• **Your task**: Identify all lines in the data containing the string "Funds". Copy them out.

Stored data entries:
»»

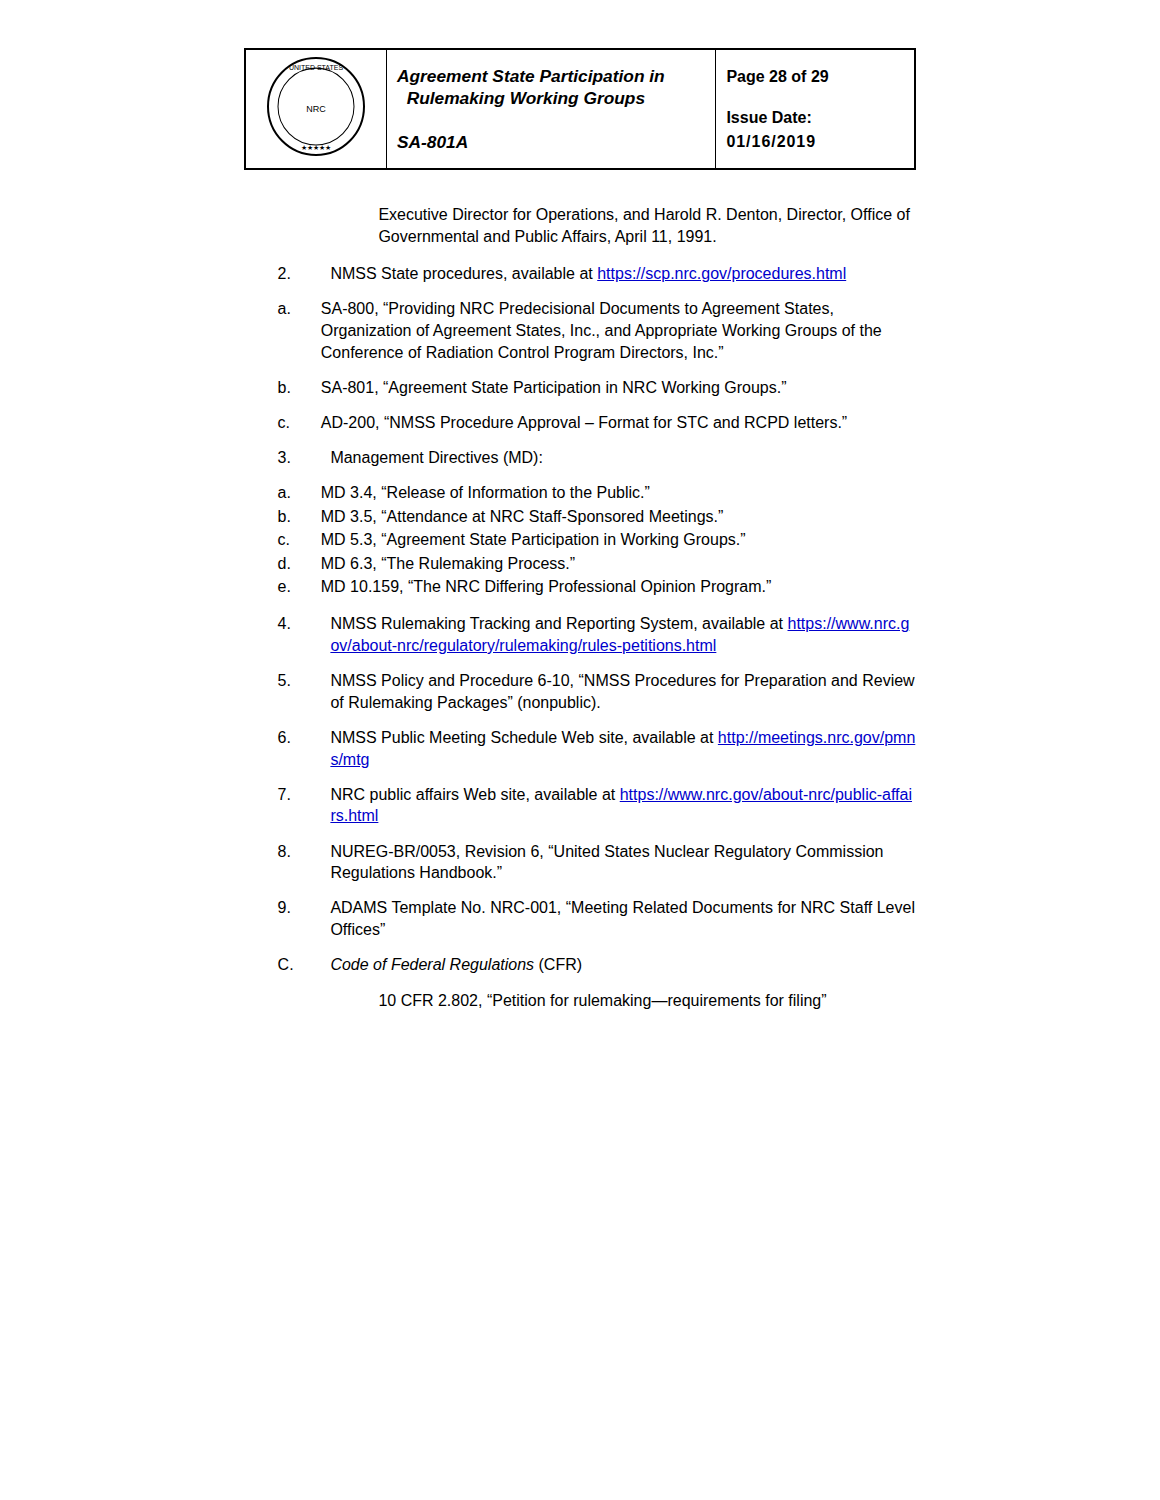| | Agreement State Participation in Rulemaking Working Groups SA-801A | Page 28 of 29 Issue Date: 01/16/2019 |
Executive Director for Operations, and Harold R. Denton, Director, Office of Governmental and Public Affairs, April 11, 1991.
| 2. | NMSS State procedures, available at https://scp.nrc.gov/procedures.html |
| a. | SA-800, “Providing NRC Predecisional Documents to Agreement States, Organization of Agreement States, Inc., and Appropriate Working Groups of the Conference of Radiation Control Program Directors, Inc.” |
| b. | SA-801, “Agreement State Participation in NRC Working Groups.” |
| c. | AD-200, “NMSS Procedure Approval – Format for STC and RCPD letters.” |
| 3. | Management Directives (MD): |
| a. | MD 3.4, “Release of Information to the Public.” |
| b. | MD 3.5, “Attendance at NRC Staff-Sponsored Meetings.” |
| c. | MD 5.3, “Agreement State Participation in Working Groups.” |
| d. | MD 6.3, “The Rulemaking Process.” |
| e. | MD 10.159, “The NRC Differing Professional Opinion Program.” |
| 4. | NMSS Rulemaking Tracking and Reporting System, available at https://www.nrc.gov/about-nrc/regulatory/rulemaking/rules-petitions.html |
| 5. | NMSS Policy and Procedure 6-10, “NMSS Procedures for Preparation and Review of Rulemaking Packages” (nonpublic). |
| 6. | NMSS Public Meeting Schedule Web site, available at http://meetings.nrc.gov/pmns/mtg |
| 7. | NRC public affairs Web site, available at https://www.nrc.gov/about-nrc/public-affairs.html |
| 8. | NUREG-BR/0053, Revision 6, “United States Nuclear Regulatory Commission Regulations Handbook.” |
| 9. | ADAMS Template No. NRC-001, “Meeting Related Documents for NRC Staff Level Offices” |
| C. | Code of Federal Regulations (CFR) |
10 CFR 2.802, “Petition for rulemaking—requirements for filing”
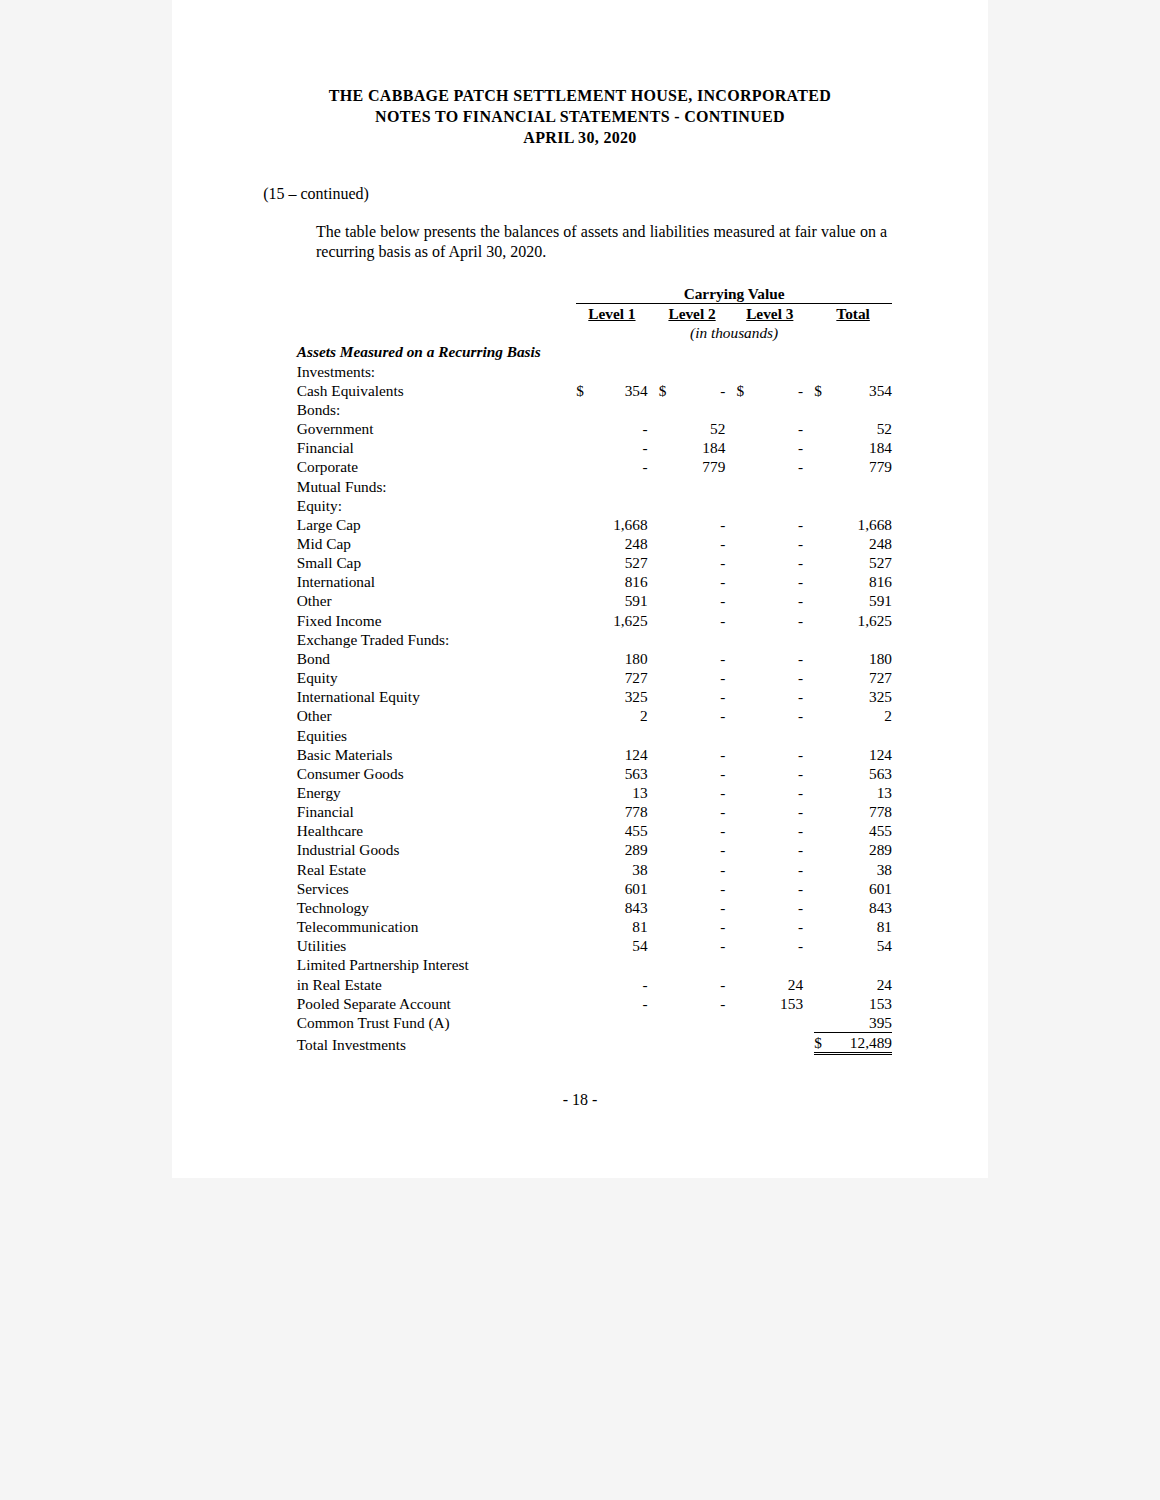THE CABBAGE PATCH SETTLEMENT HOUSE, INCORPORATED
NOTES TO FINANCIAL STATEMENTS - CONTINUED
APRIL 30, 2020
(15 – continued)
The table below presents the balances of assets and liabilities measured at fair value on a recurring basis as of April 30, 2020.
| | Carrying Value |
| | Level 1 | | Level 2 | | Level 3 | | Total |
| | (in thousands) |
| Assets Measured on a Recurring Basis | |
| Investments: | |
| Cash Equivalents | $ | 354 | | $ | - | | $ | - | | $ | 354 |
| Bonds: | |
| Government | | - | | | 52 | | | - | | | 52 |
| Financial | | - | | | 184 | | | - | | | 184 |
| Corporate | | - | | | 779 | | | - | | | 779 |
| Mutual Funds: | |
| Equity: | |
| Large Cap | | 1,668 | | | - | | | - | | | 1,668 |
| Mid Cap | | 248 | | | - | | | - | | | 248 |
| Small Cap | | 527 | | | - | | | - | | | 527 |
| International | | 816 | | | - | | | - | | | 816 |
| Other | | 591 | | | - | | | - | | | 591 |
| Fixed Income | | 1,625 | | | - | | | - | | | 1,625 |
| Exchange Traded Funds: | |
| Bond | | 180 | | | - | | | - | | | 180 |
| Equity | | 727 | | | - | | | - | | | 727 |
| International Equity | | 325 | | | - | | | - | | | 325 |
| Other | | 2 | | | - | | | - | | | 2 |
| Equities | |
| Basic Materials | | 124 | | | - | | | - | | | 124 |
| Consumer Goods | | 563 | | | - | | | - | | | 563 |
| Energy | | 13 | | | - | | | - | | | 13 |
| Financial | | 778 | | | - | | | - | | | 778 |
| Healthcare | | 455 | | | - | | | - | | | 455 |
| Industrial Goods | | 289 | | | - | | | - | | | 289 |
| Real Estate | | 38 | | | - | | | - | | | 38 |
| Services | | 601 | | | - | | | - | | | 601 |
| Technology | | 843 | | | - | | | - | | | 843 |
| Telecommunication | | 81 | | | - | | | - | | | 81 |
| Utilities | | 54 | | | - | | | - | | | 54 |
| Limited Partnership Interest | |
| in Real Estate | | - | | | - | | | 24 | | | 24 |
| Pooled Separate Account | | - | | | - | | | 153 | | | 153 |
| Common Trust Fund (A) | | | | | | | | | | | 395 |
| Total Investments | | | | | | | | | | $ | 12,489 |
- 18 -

««
»»

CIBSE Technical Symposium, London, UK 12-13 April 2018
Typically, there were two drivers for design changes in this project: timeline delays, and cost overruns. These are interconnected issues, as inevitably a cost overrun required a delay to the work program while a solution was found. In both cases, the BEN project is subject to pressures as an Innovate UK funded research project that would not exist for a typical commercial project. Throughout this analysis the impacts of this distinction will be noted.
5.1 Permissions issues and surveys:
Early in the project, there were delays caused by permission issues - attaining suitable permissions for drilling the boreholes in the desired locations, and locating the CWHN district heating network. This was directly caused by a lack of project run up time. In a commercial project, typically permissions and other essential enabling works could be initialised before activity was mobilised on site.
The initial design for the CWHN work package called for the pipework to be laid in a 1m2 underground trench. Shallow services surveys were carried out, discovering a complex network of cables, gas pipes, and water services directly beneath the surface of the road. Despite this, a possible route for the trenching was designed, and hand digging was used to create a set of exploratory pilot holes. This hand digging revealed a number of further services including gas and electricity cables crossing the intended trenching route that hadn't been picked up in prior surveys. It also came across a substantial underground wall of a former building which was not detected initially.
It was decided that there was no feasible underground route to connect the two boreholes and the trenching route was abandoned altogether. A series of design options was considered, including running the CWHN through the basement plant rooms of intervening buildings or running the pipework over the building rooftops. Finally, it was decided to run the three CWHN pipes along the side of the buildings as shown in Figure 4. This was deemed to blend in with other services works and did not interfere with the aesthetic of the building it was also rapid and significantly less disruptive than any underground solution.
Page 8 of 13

««

• **Result**:
| Mutual Funds: | |
| Exchange Traded Funds: | |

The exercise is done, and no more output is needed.